BrewDog and Mikkeller Collaboration: Devine Rebel – Scottish brewery BrewDog has been making a name for themselves with some very extreme beers. They were one of the crazy breweries attempting to make the strongest beer in the world, achieving and losing that status multiple times in an arms race that seems to have only recently ended. I believe they currently hold the record with a 55% ABV behemoth called The End of History (which you may recognize as the beer that’s packaged inside a rodent carcass). Interestingly, they also make a 0.5% ABV beer called Nanny State (apparently a response to uptight government officials worried about the brewery’s pursuit of the strongest beer title). Clearly, these guys are not to be messed with.

Enter Mikkel Borg Bjergsø, a crazy Danish homebrewer and self-described “gipsy-brewer” who takes his show on the road, brewing his beers at different breweries throughout the world. He has a home base of sorts at the Mikkeller Bar in Copenhagen, but that is not a brewery. He releases his beers under the Mikkeller brand, and I suspect the fact that he doesn’t actually own a brewery is partly why his beers tend to cost so much. Clearly Mikkeller and BrewDog are a match made in heaven, so when Mikkel heads over to Scottland to collaborate on this beer, titled Devine Rebel, you know the results will at least be interesting. For the life of me, I cannot figure out why Devine is spelled with an “e” there (instead of the more traditional “Divine”). Maybe it’s one of them alternate British spellings of the same word, or who knows, maybe Mikkel is an amateur astronomer and named his beer after an asteroid. Whatever the case, it’s quite an eclectic brew. Partially aged in Speyside whisky barrels* and utilizing both an ale yeast and a champagne yeast, I was expecting a lot out of this beer, and boy did it live up to expectations.

Pours a very nice deep brown color with some amber highlights and a rather small head. Smells of sweet fruit and, in particular, raisins, with some alcohol present in the nose as well. Taste starts off sweet, fruity and rich, with some of those raisins and maybe some of that scotch whisky character as well. Some sticky alcohol in the finish. The real star here is the texture: silky smooth, rich and creamy. Full bodied, but lightly carbonated and very easy to drink. I have to say that I’m impressed. Well balanced but powerful, unique but approachable, amazingly complex and intriguing but not overly weird, this is a really fantastic beer. The best I’ve had in a while, this one just hit me at the perfect time I guess. A

Beer Nerd Details: 12.1% ABV bottled (12 oz). Drank out of a goblet. Batch 243, bottled on 7/5/09 (so not quite two years in the bottle, but close).

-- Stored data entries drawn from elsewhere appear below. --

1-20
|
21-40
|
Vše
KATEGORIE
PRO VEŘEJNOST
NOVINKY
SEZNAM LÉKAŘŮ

Weyerbacher Blithering Idiot

Weyerbacher Blithering Idiot – Not quite as storied or intriguing as the Devine Rebel, this local offering certainly has a wonderfully evocative name (put a few of these down in short succession, and you’ll probably be living up to the name). Pours a deep reddish brown color (a little lighter than the Devine Rebel) and another small head. Smells sweet and a little spicy. Dark fruit and raisins are there, but not anywhere near as prominently as they are in the Devine Rebel, and there’s a distinct yeastiness in the nose as well. Taste is very sweet and fruity, but less complex. Mouthfeel is smooth, but not as much as the Devine Rebel, and the flavors are nowhere near as rich. Carbonation is about the same and it is rather reasy to drink. I’ve had a few of these before and I do enjoy them, but it’s not nearly as well balanced or complex as the Devine Rebel. B

Beer Nerd Details: 11.1% ABV bottled (12 oz). Drank out of a tulip glass.

I’ve got a few more Blithering Idiots in the fridge right now, and given the fact that this style ages well (part of the reason it’s called a Barleywine is that it can be aged, like wine) I think I’ll let them stay there for a while. In the meantime, I’m going to try and find me some more Mikkeller beers (and BrewDog beers, for that matter). It looks like the 2010 version of Devine Rebel came out a bit stronger (13.8% ABV!), so I’ll have to try and find me some of that as well.

* I expect a certain Scotch loving reader will be salivating at this particular detail.